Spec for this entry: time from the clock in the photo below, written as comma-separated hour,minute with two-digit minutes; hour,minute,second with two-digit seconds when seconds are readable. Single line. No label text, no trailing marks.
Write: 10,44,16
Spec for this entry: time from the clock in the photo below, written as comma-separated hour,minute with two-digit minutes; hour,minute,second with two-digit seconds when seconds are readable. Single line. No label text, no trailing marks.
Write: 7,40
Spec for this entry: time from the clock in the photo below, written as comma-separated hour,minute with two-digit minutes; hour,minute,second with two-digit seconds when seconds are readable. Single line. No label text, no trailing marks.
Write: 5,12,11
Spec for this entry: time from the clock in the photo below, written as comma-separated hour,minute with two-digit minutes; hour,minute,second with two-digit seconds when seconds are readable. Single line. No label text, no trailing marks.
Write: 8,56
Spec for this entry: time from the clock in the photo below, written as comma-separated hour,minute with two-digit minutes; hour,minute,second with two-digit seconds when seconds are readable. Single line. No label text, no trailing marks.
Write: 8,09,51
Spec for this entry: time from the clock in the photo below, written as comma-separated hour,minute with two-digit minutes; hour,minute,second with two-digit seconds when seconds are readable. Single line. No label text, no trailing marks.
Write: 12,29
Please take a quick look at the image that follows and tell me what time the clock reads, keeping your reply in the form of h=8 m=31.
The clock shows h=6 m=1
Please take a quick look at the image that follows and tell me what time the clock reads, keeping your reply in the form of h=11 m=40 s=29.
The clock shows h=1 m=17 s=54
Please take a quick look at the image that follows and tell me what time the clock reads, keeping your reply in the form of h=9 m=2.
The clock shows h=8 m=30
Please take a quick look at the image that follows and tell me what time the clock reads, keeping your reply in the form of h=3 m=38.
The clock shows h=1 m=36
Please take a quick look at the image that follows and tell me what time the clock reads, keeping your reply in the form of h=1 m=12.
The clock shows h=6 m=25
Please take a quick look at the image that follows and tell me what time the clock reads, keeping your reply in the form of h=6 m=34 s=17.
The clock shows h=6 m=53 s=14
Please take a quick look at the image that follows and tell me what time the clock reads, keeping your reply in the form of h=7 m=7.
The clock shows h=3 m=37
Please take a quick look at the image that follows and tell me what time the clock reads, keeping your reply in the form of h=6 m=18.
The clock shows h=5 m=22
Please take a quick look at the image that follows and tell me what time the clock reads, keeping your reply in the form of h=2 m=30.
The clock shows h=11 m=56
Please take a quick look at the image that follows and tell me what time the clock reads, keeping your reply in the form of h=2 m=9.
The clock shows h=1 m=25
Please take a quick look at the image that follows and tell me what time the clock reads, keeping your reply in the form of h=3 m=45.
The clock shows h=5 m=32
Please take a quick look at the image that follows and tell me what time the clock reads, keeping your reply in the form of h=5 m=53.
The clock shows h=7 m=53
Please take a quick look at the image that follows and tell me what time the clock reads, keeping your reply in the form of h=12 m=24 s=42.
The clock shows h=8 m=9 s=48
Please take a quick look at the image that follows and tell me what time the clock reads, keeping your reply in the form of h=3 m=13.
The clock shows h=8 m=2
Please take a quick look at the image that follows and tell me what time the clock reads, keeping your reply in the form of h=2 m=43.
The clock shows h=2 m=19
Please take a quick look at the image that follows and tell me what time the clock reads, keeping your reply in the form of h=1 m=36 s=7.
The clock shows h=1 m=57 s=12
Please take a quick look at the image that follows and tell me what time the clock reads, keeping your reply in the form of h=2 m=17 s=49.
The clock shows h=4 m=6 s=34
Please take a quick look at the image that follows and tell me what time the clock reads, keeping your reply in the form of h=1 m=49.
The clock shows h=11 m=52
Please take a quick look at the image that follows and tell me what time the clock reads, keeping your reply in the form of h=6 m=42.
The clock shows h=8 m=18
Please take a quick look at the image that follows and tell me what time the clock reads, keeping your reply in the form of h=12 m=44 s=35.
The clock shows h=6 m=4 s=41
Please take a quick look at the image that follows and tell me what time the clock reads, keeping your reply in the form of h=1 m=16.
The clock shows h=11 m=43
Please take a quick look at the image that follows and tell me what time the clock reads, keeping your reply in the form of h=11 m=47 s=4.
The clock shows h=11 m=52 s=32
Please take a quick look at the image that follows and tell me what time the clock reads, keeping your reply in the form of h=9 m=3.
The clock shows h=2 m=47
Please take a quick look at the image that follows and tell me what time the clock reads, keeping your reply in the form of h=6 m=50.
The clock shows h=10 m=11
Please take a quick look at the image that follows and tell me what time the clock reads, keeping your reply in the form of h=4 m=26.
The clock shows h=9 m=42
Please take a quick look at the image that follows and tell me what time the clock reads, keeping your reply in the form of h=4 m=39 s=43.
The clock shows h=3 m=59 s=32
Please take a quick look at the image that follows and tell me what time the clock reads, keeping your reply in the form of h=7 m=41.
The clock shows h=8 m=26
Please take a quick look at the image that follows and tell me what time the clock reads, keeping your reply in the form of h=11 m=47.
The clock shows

◇ ◇ ◇ ◇

## Goal of the exercise
Rewrite every line of the records above as a numbered list, leaving out blank lines.

## Correct response
1. Spec for this entry: time from the clock in the photo below, written as comma-separated hour,minute with two-digit minutes; hour,minute,second with two-digit seconds when seconds are readable. Single line. No label text, no trailing marks.
2. Write: 10,44,16
3. Spec for this entry: time from the clock in the photo below, written as comma-separated hour,minute with two-digit minutes; hour,minute,second with two-digit seconds when seconds are readable. Single line. No label text, no trailing marks.
4. Write: 7,40
5. Spec for this entry: time from the clock in the photo below, written as comma-separated hour,minute with two-digit minutes; hour,minute,second with two-digit seconds when seconds are readable. Single line. No label text, no trailing marks.
6. Write: 5,12,11
7. Spec for this entry: time from the clock in the photo below, written as comma-separated hour,minute with two-digit minutes; hour,minute,second with two-digit seconds when seconds are readable. Single line. No label text, no trailing marks.
8. Write: 8,56
9. Spec for this entry: time from the clock in the photo below, written as comma-separated hour,minute with two-digit minutes; hour,minute,second with two-digit seconds when seconds are readable. Single line. No label text, no trailing marks.
10. Write: 8,09,51
11. Spec for this entry: time from the clock in the photo below, written as comma-separated hour,minute with two-digit minutes; hour,minute,second with two-digit seconds when seconds are readable. Single line. No label text, no trailing marks.
12. Write: 12,29
13. Please take a quick look at the image that follows and tell me what time the clock reads, keeping your reply in the form of h=8 m=31.
14. The clock shows h=6 m=1
15. Please take a quick look at the image that follows and tell me what time the clock reads, keeping your reply in the form of h=11 m=40 s=29.
16. The clock shows h=1 m=17 s=54
17. Please take a quick look at the image that follows and tell me what time the clock reads, keeping your reply in the form of h=9 m=2.
18. The clock shows h=8 m=30
19. Please take a quick look at the image that follows and tell me what time the clock reads, keeping your reply in the form of h=3 m=38.
20. The clock shows h=1 m=36
21. Please take a quick look at the image that follows and tell me what time the clock reads, keeping your reply in the form of h=1 m=12.
22. The clock shows h=6 m=25
23. Please take a quick look at the image that follows and tell me what time the clock reads, keeping your reply in the form of h=6 m=34 s=17.
24. The clock shows h=6 m=53 s=14
25. Please take a quick look at the image that follows and tell me what time the clock reads, keeping your reply in the form of h=7 m=7.
26. The clock shows h=3 m=37
27. Please take a quick look at the image that follows and tell me what time the clock reads, keeping your reply in the form of h=6 m=18.
28. The clock shows h=5 m=22
29. Please take a quick look at the image that follows and tell me what time the clock reads, keeping your reply in the form of h=2 m=30.
30. The clock shows h=11 m=56
31. Please take a quick look at the image that follows and tell me what time the clock reads, keeping your reply in the form of h=2 m=9.
32. The clock shows h=1 m=25
33. Please take a quick look at the image that follows and tell me what time the clock reads, keeping your reply in the form of h=3 m=45.
34. The clock shows h=5 m=32
35. Please take a quick look at the image that follows and tell me what time the clock reads, keeping your reply in the form of h=5 m=53.
36. The clock shows h=7 m=53
37. Please take a quick look at the image that follows and tell me what time the clock reads, keeping your reply in the form of h=12 m=24 s=42.
38. The clock shows h=8 m=9 s=48
39. Please take a quick look at the image that follows and tell me what time the clock reads, keeping your reply in the form of h=3 m=13.
40. The clock shows h=8 m=2
41. Please take a quick look at the image that follows and tell me what time the clock reads, keeping your reply in the form of h=2 m=43.
42. The clock shows h=2 m=19
43. Please take a quick look at the image that follows and tell me what time the clock reads, keeping your reply in the form of h=1 m=36 s=7.
44. The clock shows h=1 m=57 s=12
45. Please take a quick look at the image that follows and tell me what time the clock reads, keeping your reply in the form of h=2 m=17 s=49.
46. The clock shows h=4 m=6 s=34
47. Please take a quick look at the image that follows and tell me what time the clock reads, keeping your reply in the form of h=1 m=49.
48. The clock shows h=11 m=52
49. Please take a quick look at the image that follows and tell me what time the clock reads, keeping your reply in the form of h=6 m=42.
50. The clock shows h=8 m=18
51. Please take a quick look at the image that follows and tell me what time the clock reads, keeping your reply in the form of h=12 m=44 s=35.
52. The clock shows h=6 m=4 s=41
53. Please take a quick look at the image that follows and tell me what time the clock reads, keeping your reply in the form of h=1 m=16.
54. The clock shows h=11 m=43
55. Please take a quick look at the image that follows and tell me what time the clock reads, keeping your reply in the form of h=11 m=47 s=4.
56. The clock shows h=11 m=52 s=32
57. Please take a quick look at the image that follows and tell me what time the clock reads, keeping your reply in the form of h=9 m=3.
58. The clock shows h=2 m=47
59. Please take a quick look at the image that follows and tell me what time the clock reads, keeping your reply in the form of h=6 m=50.
60. The clock shows h=10 m=11
61. Please take a quick look at the image that follows and tell me what time the clock reads, keeping your reply in the form of h=4 m=26.
62. The clock shows h=9 m=42
63. Please take a quick look at the image that follows and tell me what time the clock reads, keeping your reply in the form of h=4 m=39 s=43.
64. The clock shows h=3 m=59 s=32
65. Please take a quick look at the image that follows and tell me what time the clock reads, keeping your reply in the form of h=7 m=41.
66. The clock shows h=8 m=26
67. Please take a quick look at the image that follows and tell me what time the clock reads, keeping your reply in the form of h=11 m=47.
68. The clock shows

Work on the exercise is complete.